Stellafly: Does the Grand Rapids media market play bigger than its actual size?
Dave: I do think so sometimes, especially when we have some of these signature events. It has big-city amenities and a bit of a small-town feel.
Shelley: I’ll just agree. Look at how much Grand Rapids has grown in just the last five years. We do so much to make sure we’re on top of those stories – the ArtPrizes, the LaughFests and the floodings. I think we’ve got a lot to be proud of with our local coverage, and we have to step up to the plate and do our best.
It’s a surprise any of us have room for sweets at the end of the meal.
Yet, the carrot cake, flour-less chocolate cake and homemade Tiramisu ice cream, are impossible to resist.
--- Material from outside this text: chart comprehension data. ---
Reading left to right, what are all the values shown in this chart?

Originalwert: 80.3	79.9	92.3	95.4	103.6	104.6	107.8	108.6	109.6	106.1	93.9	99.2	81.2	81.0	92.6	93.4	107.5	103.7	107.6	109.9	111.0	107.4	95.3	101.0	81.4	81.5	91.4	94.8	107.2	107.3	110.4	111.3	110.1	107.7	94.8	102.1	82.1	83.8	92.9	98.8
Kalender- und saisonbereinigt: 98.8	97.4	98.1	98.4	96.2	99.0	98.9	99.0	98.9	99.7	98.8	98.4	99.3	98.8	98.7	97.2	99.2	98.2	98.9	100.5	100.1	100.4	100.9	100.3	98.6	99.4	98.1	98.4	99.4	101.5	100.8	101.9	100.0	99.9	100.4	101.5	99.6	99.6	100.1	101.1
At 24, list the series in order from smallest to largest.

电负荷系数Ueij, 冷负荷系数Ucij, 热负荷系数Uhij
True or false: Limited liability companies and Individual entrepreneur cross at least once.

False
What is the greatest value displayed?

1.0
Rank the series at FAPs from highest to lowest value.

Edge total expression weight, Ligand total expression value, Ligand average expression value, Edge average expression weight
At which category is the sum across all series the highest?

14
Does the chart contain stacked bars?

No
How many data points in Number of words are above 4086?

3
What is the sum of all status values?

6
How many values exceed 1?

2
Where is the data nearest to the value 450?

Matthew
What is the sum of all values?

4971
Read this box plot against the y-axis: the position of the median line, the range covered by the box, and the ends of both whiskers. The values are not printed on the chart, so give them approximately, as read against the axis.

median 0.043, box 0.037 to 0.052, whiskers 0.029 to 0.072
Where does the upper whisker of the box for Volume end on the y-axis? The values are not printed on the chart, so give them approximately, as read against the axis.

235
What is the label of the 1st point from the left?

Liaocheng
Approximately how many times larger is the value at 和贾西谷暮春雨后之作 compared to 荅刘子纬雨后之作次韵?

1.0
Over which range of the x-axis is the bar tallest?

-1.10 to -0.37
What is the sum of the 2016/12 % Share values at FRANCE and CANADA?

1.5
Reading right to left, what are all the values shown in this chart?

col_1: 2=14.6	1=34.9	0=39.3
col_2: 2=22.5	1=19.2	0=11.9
Stellafly: Impressions of the meal?
Shelley: If a full stomach is an impression of a meal well-served and well-ingested, then I give it an A. I don’t have a lot of sushi, so this is a new taste to me. I’m a carbo and rice person and I occasionally sneak in a bite of carrot cake. From the extremes, this made my day.
Dave: How comfortable were you with the chopsticks?
Shelley: I was not comfortable with the chopsticks and they did not work for me.
Dave: I am crazy about edamame and I enjoyed those and the ginger salad. The crab pizza was terrific. I think out of the other courses my favorite was the Tokyo Tower. It was unusual and you get to destroy it. It was all part of the process.
I did not try the Playboy roll, which was Shelley’s favorite, because it had shrimp in it. I did not want to tempt fate too much because it would’ve taken a team of you to restart my heart. I did enjoy some of the Red Dragon, which had a teeny bit of shrimp in it and the Sunshineroll was great. And the desserts were great.
JU SUSHI & LOUNGE
Location: 1144 E. Paris. Ave. SE, Suite 9, Grand Rapids 49546
Hours: 11 a.m. until 10 p.m. Monday through Thursday; 11 a.m. until midnight Friday and Saturday; noon until 9 p.m. Sunday. Happy hour from 3-6 p.m.
Fare: Impressive selection of the freshest sushi in Grand Rapids artistically and expertly prepared.
Ambience: Hip, modern, warm and inviting. Ju (meaning pearl) features a large main dining room and full bar, plus a private room seating 30-35 people with a 60-inch flat-screen television and a glassed-in wall on the second floor overlooking the main eating area. It has been open for almost two years and is planning to be part of Restaurant Week in Grand Rapids this year.